Using Embedded Values

Use an embedded code block for clarity when the filename is complex or needs annotation.

txt
https://assets.example.com/data.json attachment://{my-file-name}

``` my-file-name
Config-Backup-20240514.json
```

Implementing Remote Loading

The attachment protocol itself does not support loading values from file paths or remote URLs. If remote loading functionality is needed, consider the following two alternative approaches:

1. Extend Functionality via Plugins

You can develop a plugin to implement more complex filename retrieval logic, such as dynamically fetching filenames from a remote API. Please refer to the Plugin Development Documentation for specific methods.

2. Using @url to Load Complete Rules

Store the complete configuration file containing attachment rules on a remote server and then load the entire rule set via the @url protocol.

Example:

  1. Create a rule file xxx.txt on a remote server:
    txt
    https://api.example.com/export attachment://remote-file.csv
    https://static.example.com/docs attachment://Document.pdf
  2. Reference the remote rules in the local Rules configuration:
    txt
    @https://remote-url/xxx.txt
    This way, the attachment rules in the remote file will be loaded and take effect.
  1. Core Principle: The attachment protocol essentially sets response headers automatically.

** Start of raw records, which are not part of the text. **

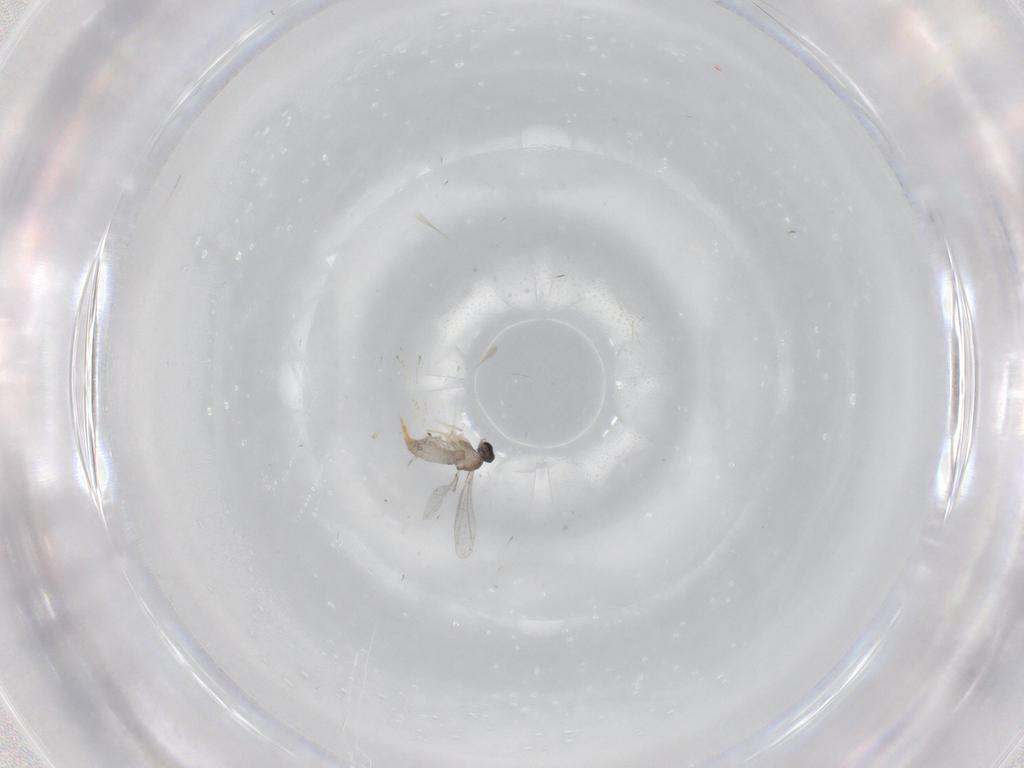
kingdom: Animalia
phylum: Arthropoda
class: Insecta
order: Diptera
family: Cecidomyiidae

The example above is completely equivalent to manually setting headers using the resHeaders protocol:

    txt
    https://www.example.com/ resHeaders://content-disposition=attachment;filename="example.html"
  2. Advantage: Compared to directly using resHeaders, the attachment syntax is more concise, readable, focuses on the file download scenario, and automatically handles details like filename escaping.

  3. Note: The actual content of the response body returned by the server remains unchanged. This rule simply instructs the browser how to handle that content by modifying the response headers.